**Task instructions:** Word-for-word transcription needed. Include every entry below but no pictures.

---------- Given data

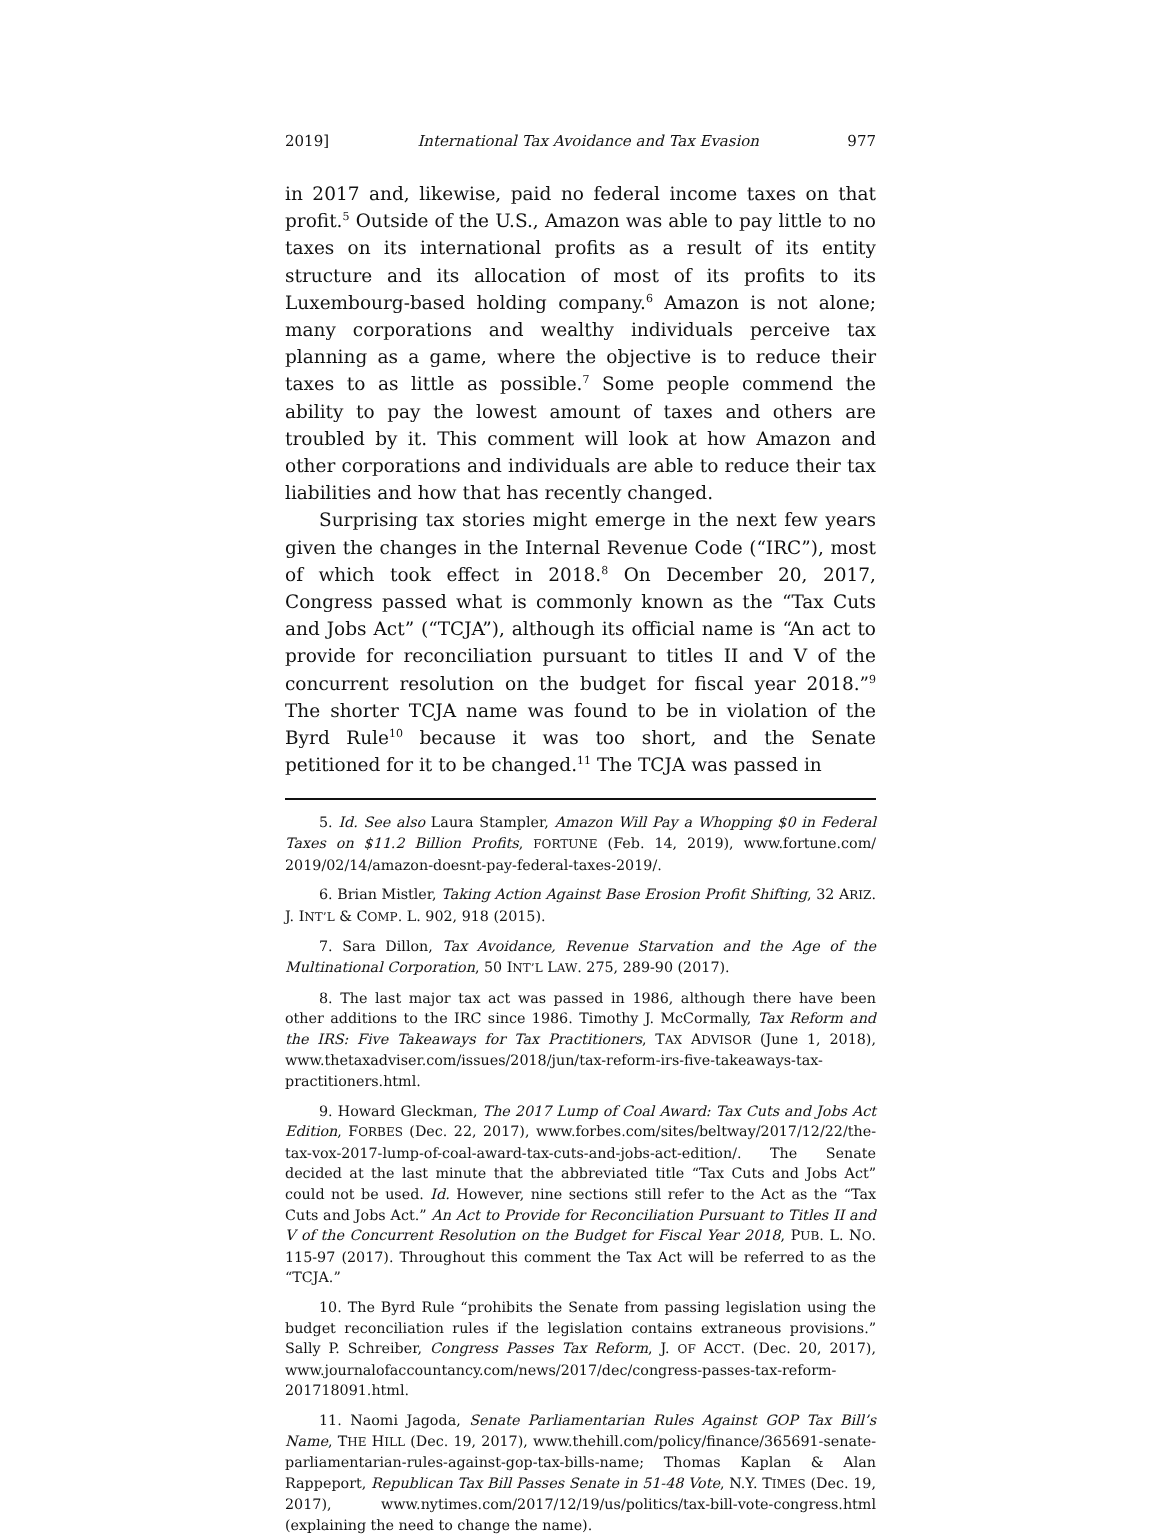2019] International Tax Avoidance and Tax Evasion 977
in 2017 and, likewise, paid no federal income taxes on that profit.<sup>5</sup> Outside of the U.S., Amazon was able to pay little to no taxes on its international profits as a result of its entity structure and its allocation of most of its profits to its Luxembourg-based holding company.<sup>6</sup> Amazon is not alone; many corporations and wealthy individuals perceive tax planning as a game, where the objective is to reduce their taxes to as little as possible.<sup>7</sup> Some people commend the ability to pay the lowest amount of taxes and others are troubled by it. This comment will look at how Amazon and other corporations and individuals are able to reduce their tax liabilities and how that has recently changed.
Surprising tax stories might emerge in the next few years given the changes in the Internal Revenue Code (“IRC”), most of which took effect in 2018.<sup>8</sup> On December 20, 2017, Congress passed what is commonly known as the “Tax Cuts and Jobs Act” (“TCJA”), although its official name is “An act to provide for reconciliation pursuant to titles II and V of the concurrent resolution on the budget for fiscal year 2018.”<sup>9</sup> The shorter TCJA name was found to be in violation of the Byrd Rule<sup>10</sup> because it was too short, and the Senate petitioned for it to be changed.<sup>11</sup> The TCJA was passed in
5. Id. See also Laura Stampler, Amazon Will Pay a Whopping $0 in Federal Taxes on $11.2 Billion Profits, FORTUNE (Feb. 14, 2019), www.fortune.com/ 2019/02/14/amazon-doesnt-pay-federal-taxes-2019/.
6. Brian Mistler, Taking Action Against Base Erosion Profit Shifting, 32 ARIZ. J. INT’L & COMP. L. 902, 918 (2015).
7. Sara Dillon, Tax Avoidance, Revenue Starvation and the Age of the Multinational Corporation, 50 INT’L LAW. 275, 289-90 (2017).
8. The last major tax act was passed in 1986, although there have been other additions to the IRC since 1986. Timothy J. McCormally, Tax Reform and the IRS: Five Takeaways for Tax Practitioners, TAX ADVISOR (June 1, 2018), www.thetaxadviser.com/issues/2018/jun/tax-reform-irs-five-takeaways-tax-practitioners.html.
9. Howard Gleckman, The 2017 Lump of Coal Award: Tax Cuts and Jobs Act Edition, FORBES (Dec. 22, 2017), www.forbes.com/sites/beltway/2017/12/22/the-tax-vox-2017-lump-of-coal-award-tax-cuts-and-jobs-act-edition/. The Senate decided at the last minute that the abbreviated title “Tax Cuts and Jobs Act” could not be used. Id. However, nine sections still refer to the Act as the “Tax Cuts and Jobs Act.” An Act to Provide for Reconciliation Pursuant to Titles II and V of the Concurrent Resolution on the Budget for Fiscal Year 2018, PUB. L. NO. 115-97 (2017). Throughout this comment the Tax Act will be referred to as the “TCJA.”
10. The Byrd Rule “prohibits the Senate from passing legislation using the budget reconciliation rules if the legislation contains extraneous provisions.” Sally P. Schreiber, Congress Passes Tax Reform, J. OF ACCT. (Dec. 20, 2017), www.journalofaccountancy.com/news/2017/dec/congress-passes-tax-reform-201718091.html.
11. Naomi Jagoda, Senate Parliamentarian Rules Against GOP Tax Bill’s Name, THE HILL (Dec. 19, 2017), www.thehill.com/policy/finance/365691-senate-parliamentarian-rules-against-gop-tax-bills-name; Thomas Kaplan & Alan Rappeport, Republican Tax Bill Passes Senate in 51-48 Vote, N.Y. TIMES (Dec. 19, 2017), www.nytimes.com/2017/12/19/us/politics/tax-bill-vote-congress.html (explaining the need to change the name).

--------------------

**Exercise answer:**
2019] International Tax Avoidance and Tax Evasion 977
in 2017 and, likewise, paid no federal income taxes on that profit.<sup>5</sup> Outside of the U.S., Amazon was able to pay little to no taxes on its international profits as a result of its entity structure and its allocation of most of its profits to its Luxembourg-based holding company.<sup>6</sup> Amazon is not alone; many corporations and wealthy individuals perceive tax planning as a game, where the objective is to reduce their taxes to as little as possible.<sup>7</sup> Some people commend the ability to pay the lowest amount of taxes and others are troubled by it. This comment will look at how Amazon and other corporations and individuals are able to reduce their tax liabilities and how that has recently changed.
Surprising tax stories might emerge in the next few years given the changes in the Internal Revenue Code (“IRC”), most of which took effect in 2018.<sup>8</sup> On December 20, 2017, Congress passed what is commonly known as the “Tax Cuts and Jobs Act” (“TCJA”), although its official name is “An act to provide for reconciliation pursuant to titles II and V of the concurrent resolution on the budget for fiscal year 2018.”<sup>9</sup> The shorter TCJA name was found to be in violation of the Byrd Rule<sup>10</sup> because it was too short, and the Senate petitioned for it to be changed.<sup>11</sup> The TCJA was passed in
5. Id. See also Laura Stampler, Amazon Will Pay a Whopping $0 in Federal Taxes on $11.2 Billion Profits, FORTUNE (Feb. 14, 2019), www.fortune.com/ 2019/02/14/amazon-doesnt-pay-federal-taxes-2019/.
6. Brian Mistler, Taking Action Against Base Erosion Profit Shifting, 32 ARIZ. J. INT’L & COMP. L. 902, 918 (2015).
7. Sara Dillon, Tax Avoidance, Revenue Starvation and the Age of the Multinational Corporation, 50 INT’L LAW. 275, 289-90 (2017).
8. The last major tax act was passed in 1986, although there have been other additions to the IRC since 1986. Timothy J. McCormally, Tax Reform and the IRS: Five Takeaways for Tax Practitioners, TAX ADVISOR (June 1, 2018), www.thetaxadviser.com/issues/2018/jun/tax-reform-irs-five-takeaways-tax-practitioners.html.
9. Howard Gleckman, The 2017 Lump of Coal Award: Tax Cuts and Jobs Act Edition, FORBES (Dec. 22, 2017), www.forbes.com/sites/beltway/2017/12/22/the-tax-vox-2017-lump-of-coal-award-tax-cuts-and-jobs-act-edition/. The Senate decided at the last minute that the abbreviated title “Tax Cuts and Jobs Act” could not be used. Id. However, nine sections still refer to the Act as the “Tax Cuts and Jobs Act.” An Act to Provide for Reconciliation Pursuant to Titles II and V of the Concurrent Resolution on the Budget for Fiscal Year 2018, PUB. L. NO. 115-97 (2017). Throughout this comment the Tax Act will be referred to as the “TCJA.”
10. The Byrd Rule “prohibits the Senate from passing legislation using the budget reconciliation rules if the legislation contains extraneous provisions.” Sally P. Schreiber, Congress Passes Tax Reform, J. OF ACCT. (Dec. 20, 2017), www.journalofaccountancy.com/news/2017/dec/congress-passes-tax-reform-201718091.html.
11. Naomi Jagoda, Senate Parliamentarian Rules Against GOP Tax Bill’s Name, THE HILL (Dec. 19, 2017), www.thehill.com/policy/finance/365691-senate-parliamentarian-rules-against-gop-tax-bills-name; Thomas Kaplan & Alan Rappeport, Republican Tax Bill Passes Senate in 51-48 Vote, N.Y. TIMES (Dec. 19, 2017), www.nytimes.com/2017/12/19/us/politics/tax-bill-vote-congress.html (explaining the need to change the name).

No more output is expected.